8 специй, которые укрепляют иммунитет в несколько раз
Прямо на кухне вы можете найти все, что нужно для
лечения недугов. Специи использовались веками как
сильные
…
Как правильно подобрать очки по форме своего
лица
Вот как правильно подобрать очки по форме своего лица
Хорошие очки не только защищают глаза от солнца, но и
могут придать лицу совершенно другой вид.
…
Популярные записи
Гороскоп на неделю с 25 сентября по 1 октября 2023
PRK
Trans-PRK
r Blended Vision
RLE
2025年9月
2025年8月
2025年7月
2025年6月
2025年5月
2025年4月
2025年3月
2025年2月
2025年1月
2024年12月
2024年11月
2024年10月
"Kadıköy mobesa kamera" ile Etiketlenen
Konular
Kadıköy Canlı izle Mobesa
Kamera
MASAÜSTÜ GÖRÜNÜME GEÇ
=====
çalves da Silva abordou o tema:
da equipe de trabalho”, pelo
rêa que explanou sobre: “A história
=====
EXERCISE DIRECTIONS: The range runs from the line above containing "Прямо на кухне" to the line containing "MASAÜSTÜ GÖRÜNÜME GEÇ", inclusive. Restate those lines word for word and no others.

YOUR SOLUTION:
Прямо на кухне вы можете найти все, что нужно для
лечения недугов. Специи использовались веками как
сильные
…
Как правильно подобрать очки по форме своего
лица
Вот как правильно подобрать очки по форме своего лица
Хорошие очки не только защищают глаза от солнца, но и
могут придать лицу совершенно другой вид.
…
Популярные записи
Гороскоп на неделю с 25 сентября по 1 октября 2023
PRK
Trans-PRK
r Blended Vision
RLE
2025年9月
2025年8月
2025年7月
2025年6月
2025年5月
2025年4月
2025年3月
2025年2月
2025年1月
2024年12月
2024年11月
2024年10月
"Kadıköy mobesa kamera" ile Etiketlenen
Konular
Kadıköy Canlı izle Mobesa
Kamera
MASAÜSTÜ GÖRÜNÜME GEÇ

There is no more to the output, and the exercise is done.